With the potential meal in sight, the salty now comes to the surface.
This is the critical moment. If the fruit bat spots him,
he will fly off and, once it's airborne, they'll be gone.
I've actually got a fruit bat in my hand right now.
Unlike the insect-feeding bats, they don't echolocate,
so it means their other senses have to make up for that.
The eyes are much larger and much more acute
than you'd find on an insect-feeding bat
and that's going to be an advantage
if a crocodile is coming flying up at you from below.
But the main weapon this animal has is its powers of flight.
Bats are the only mammals that can truly fly
and they are exceptionally good at it.
So this fruit bat will be hanging upside-down from a branch
using those claws there, on the rear legs.
When it decides it wants to take off, it will let go,
and then spread these sublime wings.
If I open that, you can just see that thin skin membrane
which is in between the fingers.
Using the membrane in between those fingers,
it can flap and fly exceptionally well.
Possibly well enough to escape a crocodile.
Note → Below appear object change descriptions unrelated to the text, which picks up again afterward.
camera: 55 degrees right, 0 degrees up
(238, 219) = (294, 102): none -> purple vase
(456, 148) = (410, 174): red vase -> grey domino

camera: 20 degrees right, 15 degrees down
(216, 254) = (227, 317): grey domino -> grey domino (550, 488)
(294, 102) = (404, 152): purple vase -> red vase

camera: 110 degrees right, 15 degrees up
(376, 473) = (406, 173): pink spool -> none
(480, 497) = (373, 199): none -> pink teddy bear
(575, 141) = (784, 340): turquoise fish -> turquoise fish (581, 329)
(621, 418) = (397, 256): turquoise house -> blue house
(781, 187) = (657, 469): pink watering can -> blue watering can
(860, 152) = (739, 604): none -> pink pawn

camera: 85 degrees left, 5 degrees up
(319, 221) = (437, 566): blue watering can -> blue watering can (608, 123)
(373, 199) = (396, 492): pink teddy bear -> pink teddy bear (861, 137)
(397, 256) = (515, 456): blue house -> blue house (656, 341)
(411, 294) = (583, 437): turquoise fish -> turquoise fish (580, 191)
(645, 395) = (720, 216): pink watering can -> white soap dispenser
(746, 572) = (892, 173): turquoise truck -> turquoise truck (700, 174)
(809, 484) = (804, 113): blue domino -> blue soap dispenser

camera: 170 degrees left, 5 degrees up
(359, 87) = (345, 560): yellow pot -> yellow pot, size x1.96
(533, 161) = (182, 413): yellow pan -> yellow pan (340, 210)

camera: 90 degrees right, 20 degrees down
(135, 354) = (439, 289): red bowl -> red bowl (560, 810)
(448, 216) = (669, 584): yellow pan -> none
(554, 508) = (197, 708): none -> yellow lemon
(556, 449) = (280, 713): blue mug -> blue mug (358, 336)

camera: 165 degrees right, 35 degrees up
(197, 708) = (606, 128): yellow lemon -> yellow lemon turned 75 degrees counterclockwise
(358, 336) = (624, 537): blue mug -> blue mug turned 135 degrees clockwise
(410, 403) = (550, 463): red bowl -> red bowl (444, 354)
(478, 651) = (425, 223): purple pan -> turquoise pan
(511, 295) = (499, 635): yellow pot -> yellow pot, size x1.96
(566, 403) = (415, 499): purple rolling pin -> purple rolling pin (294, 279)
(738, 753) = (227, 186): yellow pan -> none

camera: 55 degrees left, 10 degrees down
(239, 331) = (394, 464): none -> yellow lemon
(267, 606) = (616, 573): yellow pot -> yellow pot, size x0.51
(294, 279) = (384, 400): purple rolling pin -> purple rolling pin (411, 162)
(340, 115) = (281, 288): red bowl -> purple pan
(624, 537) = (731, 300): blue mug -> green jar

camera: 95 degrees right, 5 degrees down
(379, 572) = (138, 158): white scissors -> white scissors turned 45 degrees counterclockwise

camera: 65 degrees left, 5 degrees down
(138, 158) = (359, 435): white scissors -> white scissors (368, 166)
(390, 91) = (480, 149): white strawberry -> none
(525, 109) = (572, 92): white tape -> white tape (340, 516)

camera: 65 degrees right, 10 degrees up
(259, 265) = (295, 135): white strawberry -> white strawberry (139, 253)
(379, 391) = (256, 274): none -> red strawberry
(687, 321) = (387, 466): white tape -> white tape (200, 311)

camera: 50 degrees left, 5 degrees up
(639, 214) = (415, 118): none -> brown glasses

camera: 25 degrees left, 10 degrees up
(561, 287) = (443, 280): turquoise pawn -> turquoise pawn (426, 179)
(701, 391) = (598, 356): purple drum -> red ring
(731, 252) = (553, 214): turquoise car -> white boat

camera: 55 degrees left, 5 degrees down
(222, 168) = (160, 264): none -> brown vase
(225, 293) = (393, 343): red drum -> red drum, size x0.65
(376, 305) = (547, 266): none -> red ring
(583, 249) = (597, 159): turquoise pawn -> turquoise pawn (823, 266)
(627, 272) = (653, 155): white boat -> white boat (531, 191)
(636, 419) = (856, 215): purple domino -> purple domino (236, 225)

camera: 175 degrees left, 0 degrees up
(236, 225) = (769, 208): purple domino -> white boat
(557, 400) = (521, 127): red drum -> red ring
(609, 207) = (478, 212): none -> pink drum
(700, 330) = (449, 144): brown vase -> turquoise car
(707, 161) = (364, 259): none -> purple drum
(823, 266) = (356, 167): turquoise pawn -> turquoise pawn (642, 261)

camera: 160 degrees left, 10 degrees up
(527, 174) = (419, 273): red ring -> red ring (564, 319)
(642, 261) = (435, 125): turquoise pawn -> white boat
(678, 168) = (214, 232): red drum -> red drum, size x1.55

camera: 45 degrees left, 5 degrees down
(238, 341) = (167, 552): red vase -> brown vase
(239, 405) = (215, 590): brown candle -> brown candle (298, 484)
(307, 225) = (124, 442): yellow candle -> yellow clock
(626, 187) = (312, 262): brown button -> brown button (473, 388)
Let's see.
We're into the final stages of the hunt
and the crocodile's patience has been rewarded.
A bat is roosting several metres above him on a low-hanging branch.
Unaware of the danger below it, the bat is now vulnerable.
But will it spot the crocodile before it leaves the water?
OK, here it goes.
It uses its enormous three-metre tail
to push itself off the riverbed,
generating enough power to propel it vertically out of the water.
Whoa! I'm just going to show you that in slow motion. Look at this.
Look how far that crocodile
has managed to propel its body out of the water. That's phenomenal.
The fruit bat has just noticed the crocodile coming
at the last second but, honestly, he never stood a chance.
A message to the fruit bats out there,
roost a little higher off the water.
The saltwater croc made the most of its opportunity
but there's no doubt that this single, large, noisy strike
will have scattered the entire fruit bat colony,
so he's not going to be eating any more of them today.
It's a very small meal for a saltwater crocodile
so it's difficult to say he's really been victorious.
The fruit bat's sight, nifty flight and speed
meant it wasn't easy prey for the croc.
But his ambush attack, wily skills and crushing jaws
were on target today.
The crocodilians have been around for about 200 million years.
They've seen the arrival of the dinosaurs
and the disappearance of the dinosaurs and they are still here.
There's a reason for that.
These animals are survivors, with speed, power and patience.
That's all we've got time for.
Join us next time as three more pairs of animals go head-to-head
and we analyse the action Deadly 360-style.